The new edition of a widely used introduction to game theory and its applications, with a focus on economics, business, and politics.
This widely used introduction to game theory is rigorous but accessible, unique in its balance between the theoretical and the practical, with examples and applications following almost every theory-driven chapter. In recent years, game theory has become an important methodological tool for all fields of social sciences, biology and computer science. This second edition of Strategies and Games not only takes into account new game theoretical concepts and applications such as bargaining and matching, it also provides an array of chapters on game theory applied to the political arena. New examples, case studies, and applications relevant to a wide range of behavioral disciplines are now included. The authors map out alternate pathways through the book for instructors in economics, business, and political science.
The book contains four parts: strategic form games, extensive form games, asymmetric information games, and cooperative games and matching.

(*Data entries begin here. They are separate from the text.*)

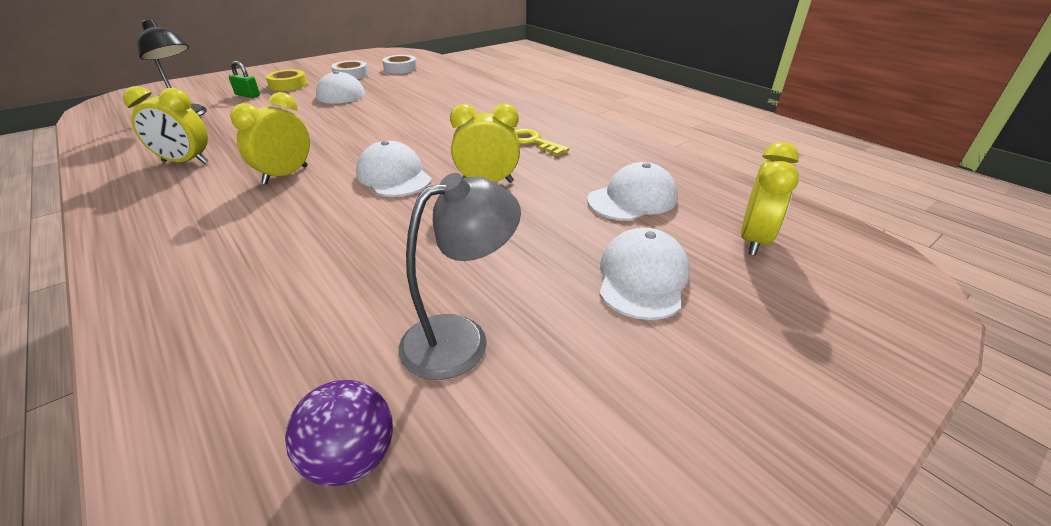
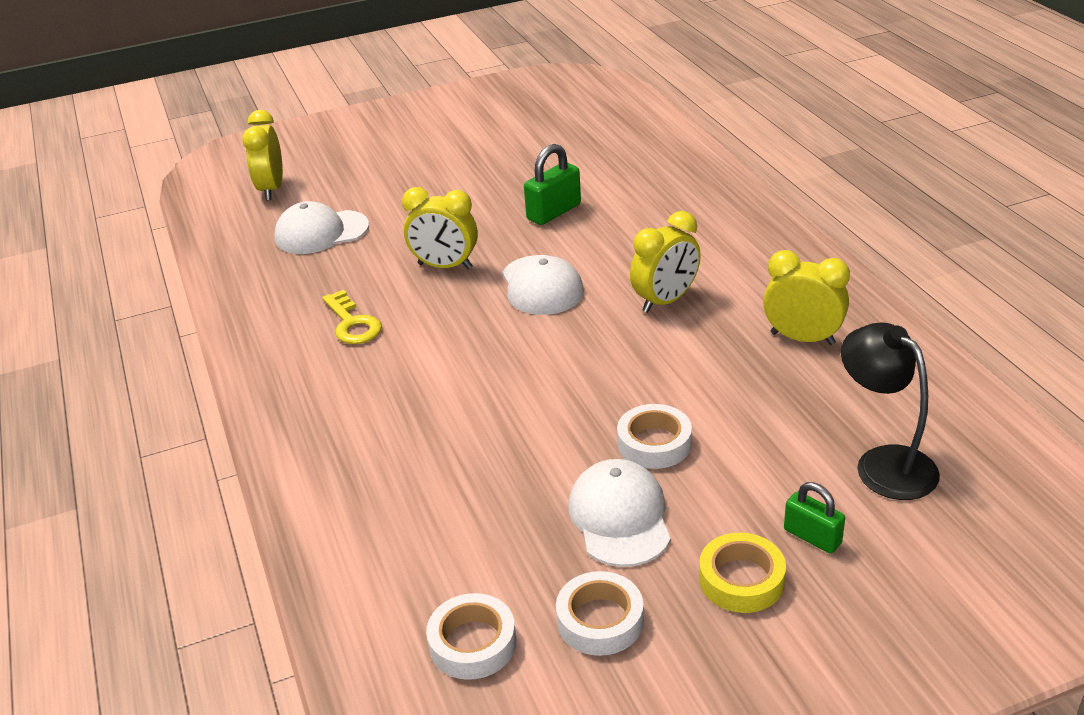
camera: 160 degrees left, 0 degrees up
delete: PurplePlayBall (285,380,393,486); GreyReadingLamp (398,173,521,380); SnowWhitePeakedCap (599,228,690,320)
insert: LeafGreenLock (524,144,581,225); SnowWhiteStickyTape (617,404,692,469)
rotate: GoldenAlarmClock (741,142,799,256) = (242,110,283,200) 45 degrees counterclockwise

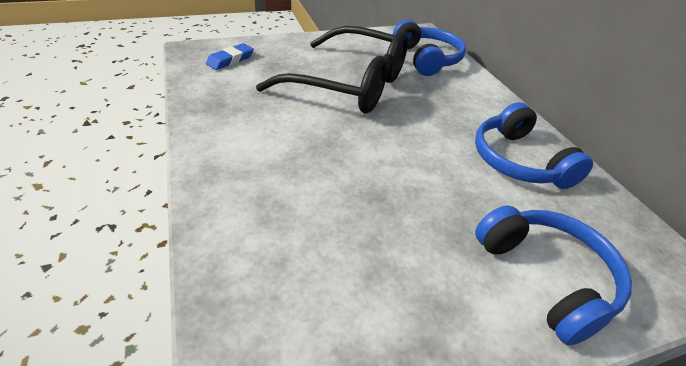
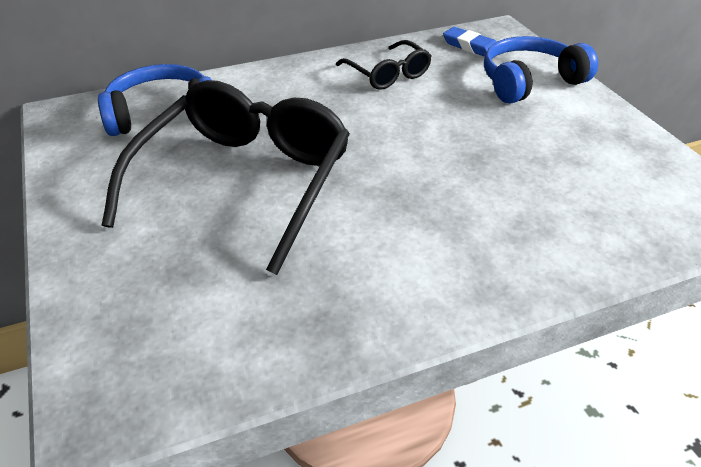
camera: 90 degrees left, 0 degrees up
move: BlueGumEraser (206,43,254,70) to (443,27,497,56)
replace: BlueOverEarHeadphones (475,102,593,189) to JetBlackEyeglasses (336,40,431,90)

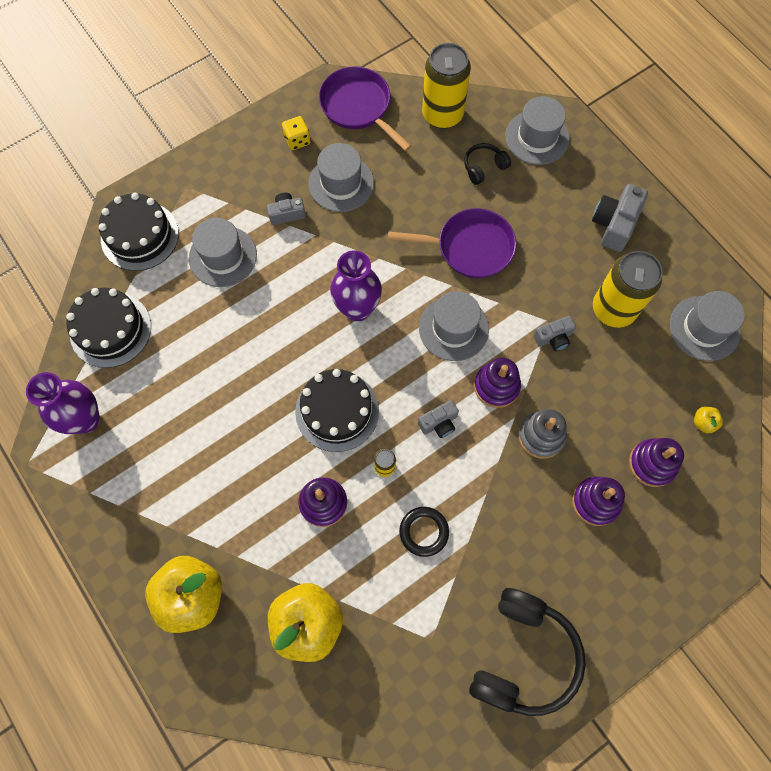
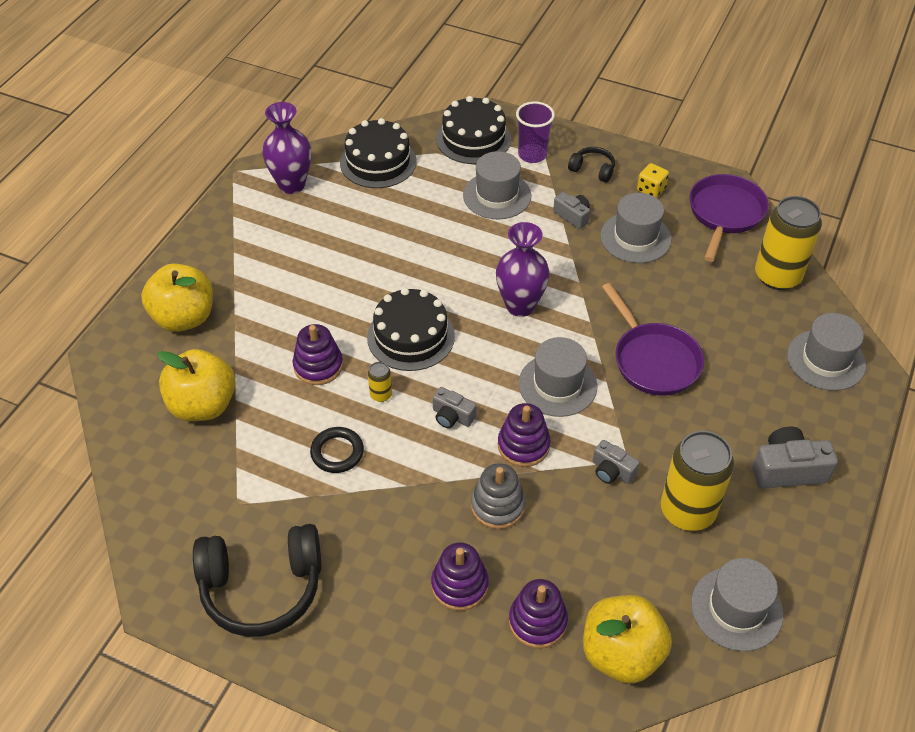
camera: 60 degrees right, 20 degrees down
insert: PurpleTumbler (516,101,555,163)
move: JetBlackOverEarHeadphones (464,143,511,185) to (568,147,615,183)
resize: GoldenAppleFruit (694,407,723,433) = (583,595,672,683) x2.49

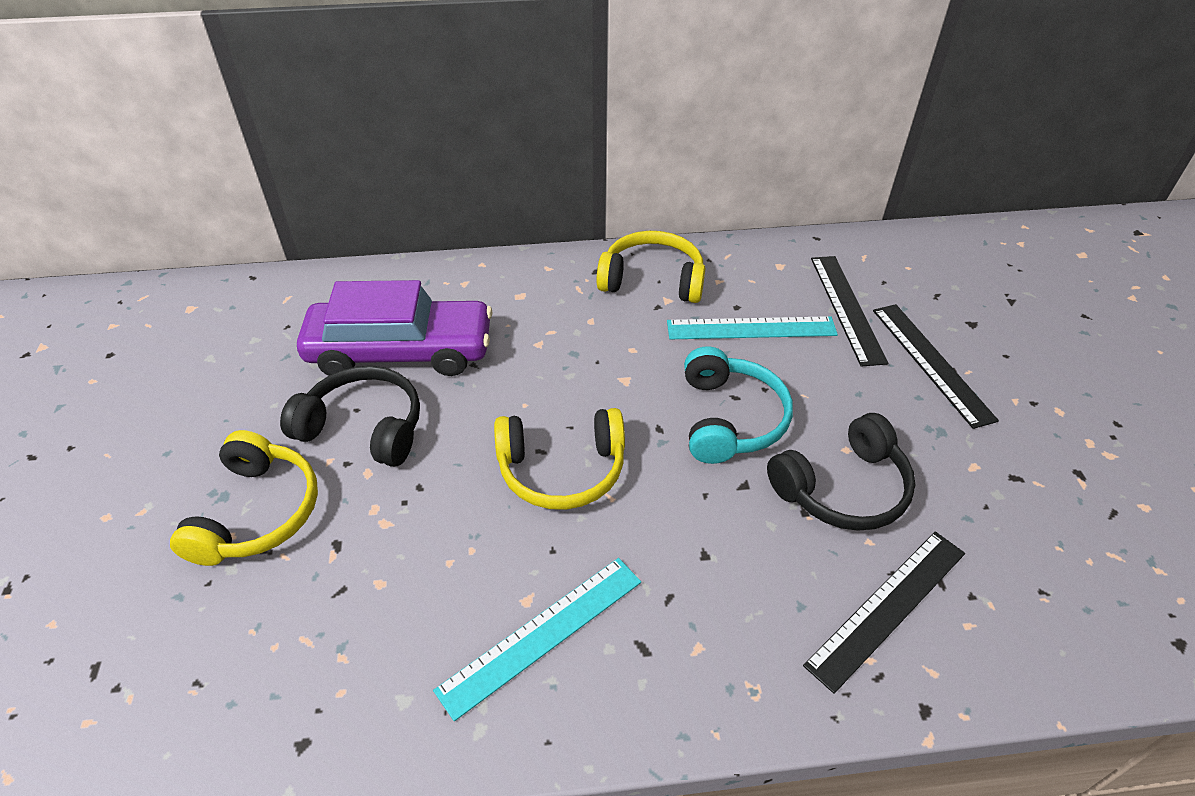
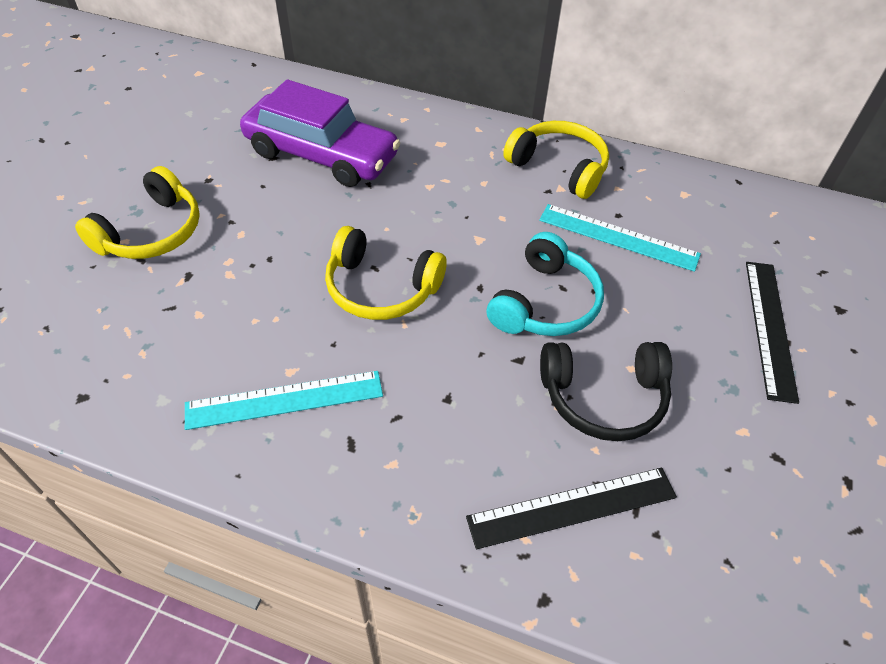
camera: 25 degrees right, 5 degrees up
delete: JetBlackOverEarHeadphones (280,366,420,467); JetBlackMeasuringStick (811,256,888,367)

Theoretical topics include dominance solutions, Nash equilibrium, Condorcet paradox, backward induction, subgame perfection, repeated and dynamic games, Bayes-Nash equilibrium, mechanism design, auction theory, signaling, the Shapley value, and stable matchings. Applications and case studies include OPEC, voting, poison pills, Treasury auctions, trade agreements, pork-barrel spending, climate change, bargaining and audience costs, markets for lemons, and school choice. Each chapter includes concept checks and tallies end-of-chapter problems. An appendix offers a thorough discussion of single-agent decision theory, which underpins game theory.